To address challenges such as low absorption intensity, large spectral bandwidth, NIR spectra overlap, high information redundancy, and the strong collinearity of the whole spectrum [
46], variable selection methods are essential to extract useful wavelength variables. The CARS algorithm identifies key variables for modeling from thousands of wavenumbers, improving model predictability and reducing complexity [
47]. The CARS compression of characteristic bands for each soil type to less than 16% of the total wavenumber substantially reduces soil hyperspectral variable dimensions and computational complexity, thereby enhancing calibration model predictability [
48]. Previous research highlights two primary near-infrared starch-absorption ranges: 1063–1639 nm and 1834–2175 nm [
23], equivalent to wavenumber of 6101–9407 cm
−1 and 4598–5453 cm
−1. Zhang et al. observed significant differences in sorghum variety absorbance at 932 and 978 nm while assessing sorghum amylose and amylopectin using near-infrared techniques [
25]. Our study found that optimal model wavenumber points are concentrated in the 4000–7000 cm
−1 range, with additional points in the 10,000–12,000 cm
−1 range, consistent with prior findings, underscoring CARS’s suitability for enhancing near-infrared modeling and spectrum utilization.

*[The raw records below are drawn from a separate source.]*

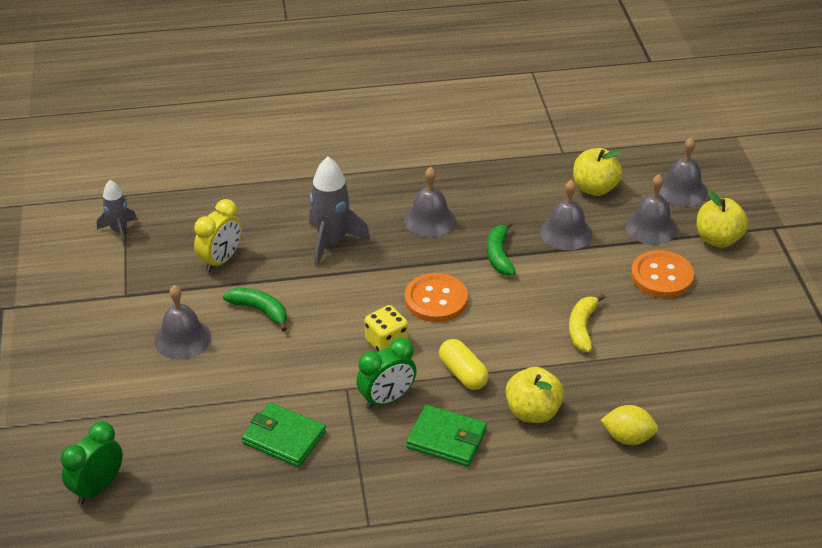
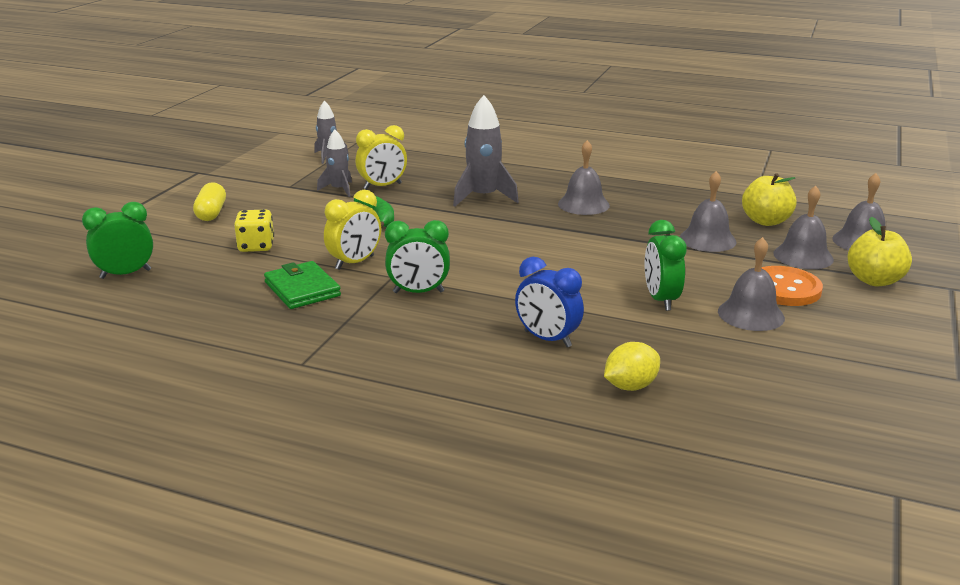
camera: 30 degrees right, 15 degrees down
(182, 282) = (339, 190): none -> grey rocket
(182, 339) = (299, 216): grey bell -> grey bell (751, 314)
(297, 383) = (354, 262): none -> yellow clock
(386, 342) = (460, 260): yellow dice -> yellow dice (256, 246)
(436, 300) = (535, 248): orange button -> none
(446, 439) = (442, 331): green wallet -> none
(463, 373) = (507, 296): yellow capsule -> yellow capsule (211, 213)
(499, 255) = (625, 237): green banana -> none
(532, 412) = (547, 339): yellow apple -> blue clock
(582, 328) = (661, 300): yellow banana -> green clock
(627, 437) = (630, 386): yellow lemon -> yellow lemon turned 75 degrees counterclockwise

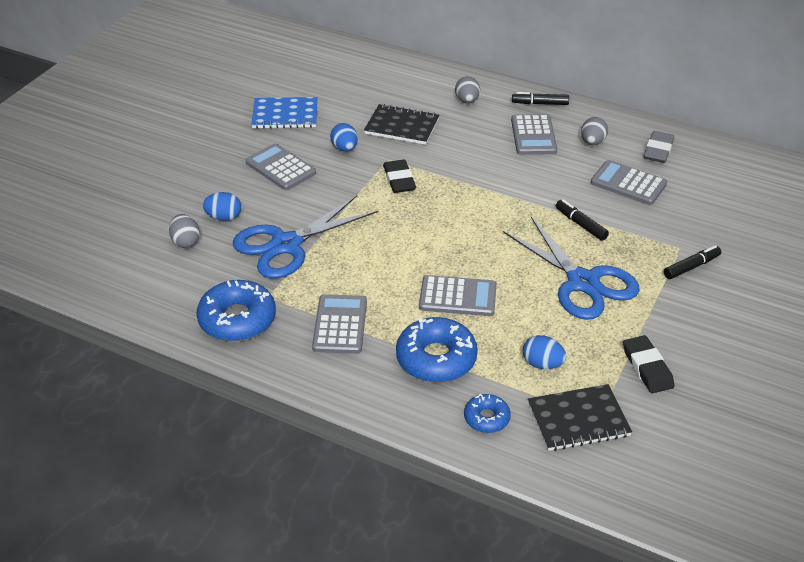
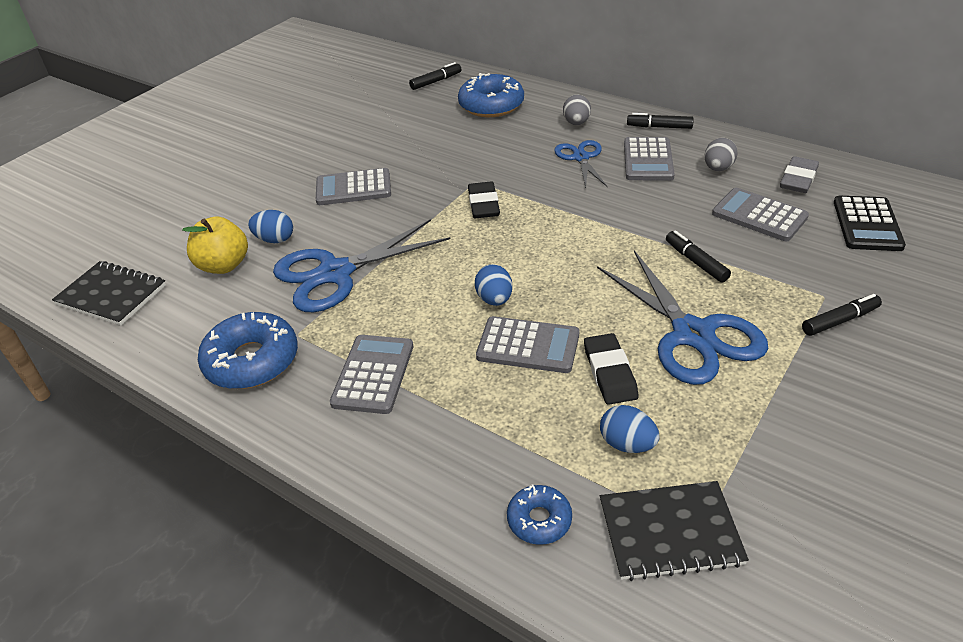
camera: 10 degrees right, 0 degrees up
(186, 242) = (224, 265): grey egg -> yellow apple
(280, 168) = (353, 188): grey calculator -> grey calculator turned 60 degrees counterclockwise
(285, 115) = (374, 134): blue notebook -> none
(330, 59) = (436, 81): none -> black marker
(344, 148) = (429, 169): blue egg -> blue egg (494, 299)
(402, 126) = (498, 148): black notebook -> black notebook (111, 295)
(436, 358) = (485, 427): blue donut -> blue donut (491, 105)
(476, 134) = (581, 158): none -> blue scissors
(647, 367) = (775, 458): black eraser -> black eraser (609, 372)
(712, 188) = (867, 224): none -> black calculator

Recent advancements have achieved notable success in developing models using near-infrared spectroscopy combined with chemometric methods for the rapid determination of plant starch content [
49]. However, studies indicate that the spectral modeling of crushed samples often outperforms whole-grain spectrum modeling [
20,
22]. While modeling crushed samples minimally impacts the assessment of grain content as a raw food material [
50], it is less suitable for NIR technology applications in breeding, particularly in relation to predicting substance content in valuable seed materials. Recent research has significantly enhanced spectrum processing effectiveness, improving spectrum utilization efficiency. Some researchers have begun utilizing complete grain scan spectra for modeling, extracting more spectral information from samples while simplifying modeling workflows [
51]. Addressing the need for the rapid and non-destructive determination of amylose and amylopectin in sorghum breeding, Peiris et al. successfully developed a near-infrared model to directly detect linear chain and amylopectin in grains, achieving a correlation coefficient of about 0.8 [
52]. In this study, spectral processing methods were further optimized, refining characteristic spectral modeling and successfully establishing a near-infrared model capable of predicting total starch, amylose, amylopectin, and resistant starch content in Tartary buckwheat grains. The test series of the best model exhibited correlation coefficients above 0.93, indicating improved spectrum utilization efficiency and feasibility for predicting nutrients in whole-grain crops. Promisingly, near-infrared hyperspectral imaging technology has enabled models to detect starch content in individual corn kernels [
53,
54]. In this study, the CARS algorithm directly extracted useful variables from full Tartary buckwheat grain spectra. This approach simplifies work processes, eliminates the need for hulling or crushing Tartary buckwheat grains during modeling, and enhances model practicality for breeding purposes, improving breeding efficiency and reducing costs. Future steps will explore using near-infrared or hyperspectral imaging of individual Tartary buckwheat grains to develop rapid, non-destructive predictive models for various nutrient components, facilitating early-stage progeny screening in breeding efforts.